Neste Dia Internacional da Mulher as perspetivas são funestas. Depois de dois anos de pandemia, que trouxe uma pioria generalizada na situação das mulheres – mulheres (e crianças) fechadas em casa com agressores domésticos durante os confinamentos; aumento da pobreza por todo o lado do mundo (e a pobreza é tendencialmente mais feminina que masculina); carga doméstica com filhos com aulas em casa a recair sobretudo sobre elas, com todo o aumento de cansaço e stress que daí advém; em Portugal, 90% dos empregos destruídos pela crise da pandemia eram de mulheres; os pedidos de assistência à família vieram maioritariamente das xx, com as consequências profissionais que daí resultam e mostrando as divisões de papeis familiares ainda tão entranhadas e com desfavor para elas; sem surpresa com tudo isto, as diferenças salariais entre homens e mulheres subiram de 10,9% em 2019 para 11,4% em 2021; a saúde mental das mulheres foi particularmente afetada; um quilométrico etc. -, vem agora uma guerra e toda a incerteza e perigos para as mulheres que estes eventos geram.
Na Ucrânia, invadida pela Rússia de Putin, começam já a surgir histórias de violações de ucranianas pelos soldados russos nas zonas ocupadas. É certo que estas acusações de violações de ucranianas por russos podem fazer parte da estratégia comunicacional da Ucrânia para gerar simpatia internacional (o ministro dos negócios estrangeiros ucraniano já as referiu) e serem falsas ou empoladas. Sucede, infelizmente, que o MNE ucraniano não é o único a falar destas violações. Por outro lado, violar mulheres é um hábito de guerra bastante arreigado; aconteceu no Kosovo nos anos 90, no Sudão do Sul mais recentemente, há inúmeros relatos de violações de mulheres rohingya na Birmânia. Não custa acreditar que aconteça novamente. Tanto mais que a guerra russa se tem dirigido diabolicamente contra a população não militar: bombardeiam civis, bombardeiam casas, escolas e hospitais, não permitem a evacuação de civis para fora das zonas de combate, é uma guerra de atrocidades para causar o maior sofrimento possível. Violações de mulheres inserem-se facilmente nesta guerra de terror. Na Ucrânia está o grupo Wagner, composto por mercenários associados a violações noutras zonas do mundo por onde passaram. Por fim, existem acusações de violações pelos separatistas russófilos do Donbass nos últimos anos (aqueles que fizeram despenhar um avião malaio cheio de pessoas inocentes).

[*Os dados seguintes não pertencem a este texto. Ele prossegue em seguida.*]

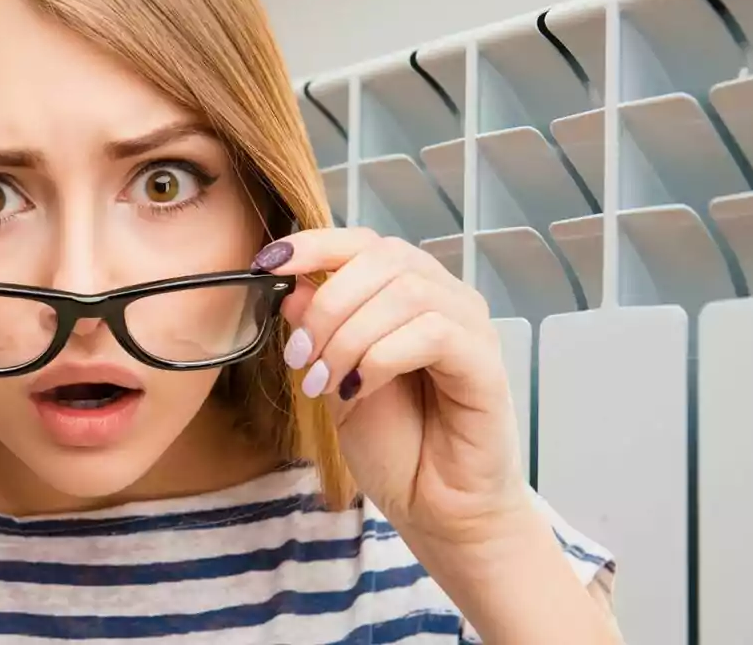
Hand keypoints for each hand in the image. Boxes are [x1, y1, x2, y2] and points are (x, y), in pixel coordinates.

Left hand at [254, 227, 532, 545]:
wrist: (435, 508)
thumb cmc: (395, 445)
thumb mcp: (335, 380)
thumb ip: (318, 333)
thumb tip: (292, 287)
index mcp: (409, 293)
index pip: (365, 243)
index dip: (314, 245)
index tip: (266, 265)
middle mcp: (445, 298)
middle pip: (384, 259)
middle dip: (328, 304)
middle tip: (300, 359)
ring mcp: (471, 327)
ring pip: (406, 292)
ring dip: (350, 337)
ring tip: (326, 384)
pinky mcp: (486, 363)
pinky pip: (433, 333)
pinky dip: (382, 358)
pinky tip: (359, 390)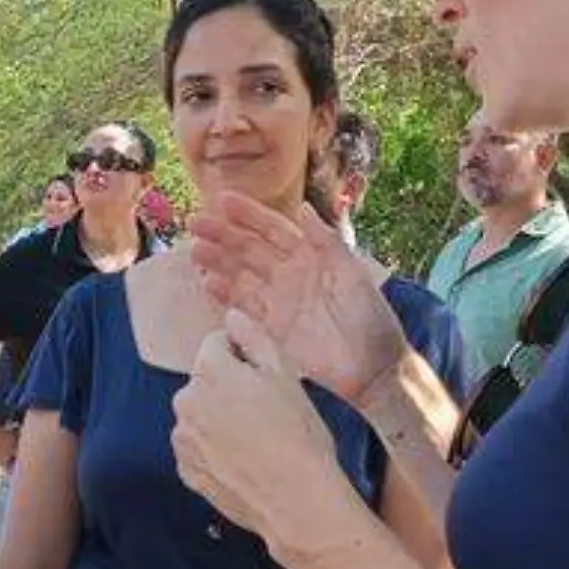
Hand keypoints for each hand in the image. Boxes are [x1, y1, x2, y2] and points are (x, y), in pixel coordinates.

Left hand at [172, 310, 356, 536]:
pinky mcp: (186, 470)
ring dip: (220, 419)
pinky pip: (198, 446)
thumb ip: (253, 337)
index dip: (244, 356)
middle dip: (229, 388)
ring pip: (201, 414)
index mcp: (209, 371)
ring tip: (258, 440)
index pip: (217, 343)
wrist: (296, 500)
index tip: (265, 378)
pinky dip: (215, 449)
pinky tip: (245, 460)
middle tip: (267, 412)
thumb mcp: (285, 374)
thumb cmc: (298, 436)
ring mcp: (183, 439)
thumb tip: (232, 317)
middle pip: (205, 380)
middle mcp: (186, 401)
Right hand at [188, 194, 408, 405]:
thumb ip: (326, 242)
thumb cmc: (370, 317)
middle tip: (196, 223)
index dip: (249, 214)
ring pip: (241, 276)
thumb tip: (303, 207)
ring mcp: (279, 301)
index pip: (274, 229)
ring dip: (218, 262)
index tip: (223, 200)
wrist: (372, 368)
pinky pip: (244, 307)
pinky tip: (207, 283)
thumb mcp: (352, 274)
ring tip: (195, 251)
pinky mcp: (272, 329)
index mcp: (311, 256)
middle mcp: (290, 275)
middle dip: (223, 236)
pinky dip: (225, 295)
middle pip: (250, 250)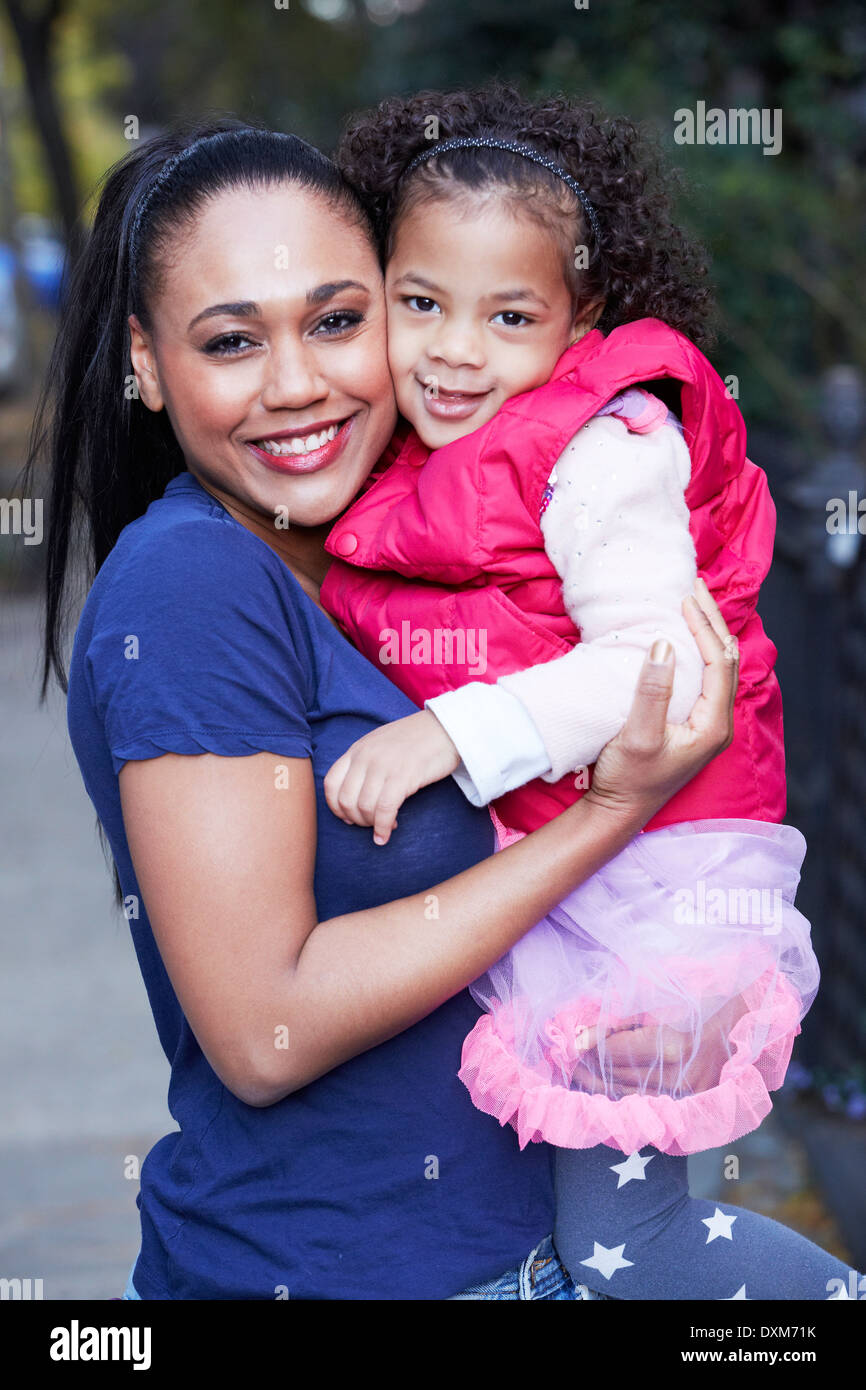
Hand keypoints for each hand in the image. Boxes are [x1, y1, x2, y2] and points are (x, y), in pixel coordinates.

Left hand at [323, 709, 460, 844]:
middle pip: (346, 800)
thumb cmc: (416, 739)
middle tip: (370, 825)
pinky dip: (383, 827)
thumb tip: (356, 793)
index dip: (335, 807)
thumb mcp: (380, 744)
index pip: (331, 783)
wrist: (446, 727)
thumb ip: (364, 762)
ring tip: (385, 826)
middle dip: (356, 820)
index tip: (348, 817)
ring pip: (364, 807)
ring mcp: (383, 766)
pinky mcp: (403, 776)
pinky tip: (386, 834)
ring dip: (371, 825)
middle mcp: (366, 757)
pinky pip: (385, 809)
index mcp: (357, 749)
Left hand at [570, 995, 747, 1097]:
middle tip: (566, 1061)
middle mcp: (676, 1077)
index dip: (592, 1046)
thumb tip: (585, 1034)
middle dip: (589, 1067)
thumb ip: (623, 1021)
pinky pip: (645, 1102)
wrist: (739, 1034)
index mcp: (672, 1047)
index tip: (571, 1042)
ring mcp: (683, 1096)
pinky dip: (621, 1095)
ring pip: (629, 1093)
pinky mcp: (686, 1106)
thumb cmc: (699, 1010)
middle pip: (620, 1075)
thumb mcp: (660, 1008)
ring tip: (576, 1075)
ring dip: (599, 1085)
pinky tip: (602, 1089)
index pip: (618, 1050)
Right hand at [584, 578, 737, 828]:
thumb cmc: (627, 779)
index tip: (685, 598)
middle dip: (712, 621)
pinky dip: (696, 649)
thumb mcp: (637, 735)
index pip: (719, 662)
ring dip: (707, 632)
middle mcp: (716, 722)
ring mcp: (704, 724)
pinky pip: (702, 677)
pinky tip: (681, 637)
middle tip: (695, 587)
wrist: (616, 812)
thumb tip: (665, 645)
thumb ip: (652, 692)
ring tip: (693, 602)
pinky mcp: (689, 724)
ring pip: (716, 667)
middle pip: (725, 660)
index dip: (705, 627)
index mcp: (712, 724)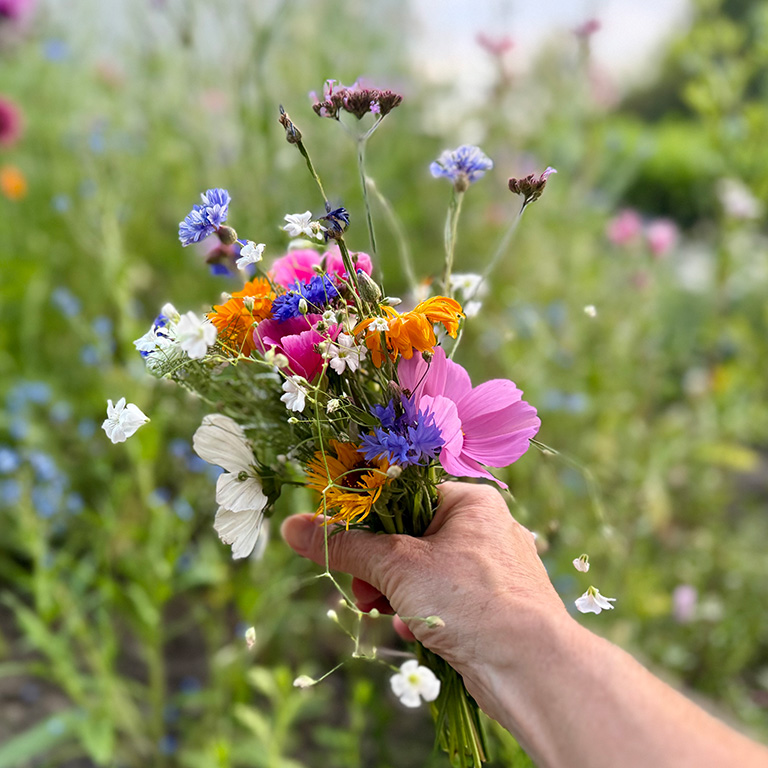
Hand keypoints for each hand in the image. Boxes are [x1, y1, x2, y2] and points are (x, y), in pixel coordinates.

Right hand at [280, 481, 565, 674]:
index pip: (405, 497)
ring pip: (426, 573)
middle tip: (363, 591)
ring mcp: (492, 570)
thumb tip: (293, 527)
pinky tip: (416, 631)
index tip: (343, 544)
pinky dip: (423, 614)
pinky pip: (445, 600)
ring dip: (398, 594)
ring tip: (386, 613)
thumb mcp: (397, 565)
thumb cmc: (469, 598)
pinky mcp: (493, 606)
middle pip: (412, 539)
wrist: (530, 667)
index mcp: (470, 502)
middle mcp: (486, 530)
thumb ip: (345, 546)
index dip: (369, 521)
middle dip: (380, 569)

As mulheres que saem da Ucrânia (e só saem mulheres e crianças e adolescentes) também não estão a salvo. As redes de tráfico de mulheres para exploração sexual já se prepararam para se aproveitarem do desespero alheio das refugiadas ucranianas para disso fazerem negócio. As mulheres refugiadas, note-se, estão normalmente muito expostas a violência e exploração sexual, incluindo nos campos de refugiados. É perpetrada pelos organizadores das rotas das viagens, pelo staff dos campos de refugiados (muitos deles trabalhando para as melhores organizações), pelos outros refugiados homens. A exploração sexual é também endémica, muitas vezes exigindo-se sexo em troca de proteção, alimentos, medicamentos, acesso aos países de destino ou aos campos/abrigos.
Uma vez que a vaga ucraniana de refugiados será composta por mulheres e raparigas, sobretudo, e rapazes menores, o que nos resta fazer é exigir que as políticas europeias para responder aos problemas das refugiadas, com uma grande atenção a esta perspetiva de género. E esperar por Dias Internacionais das Mulheres mais promissores.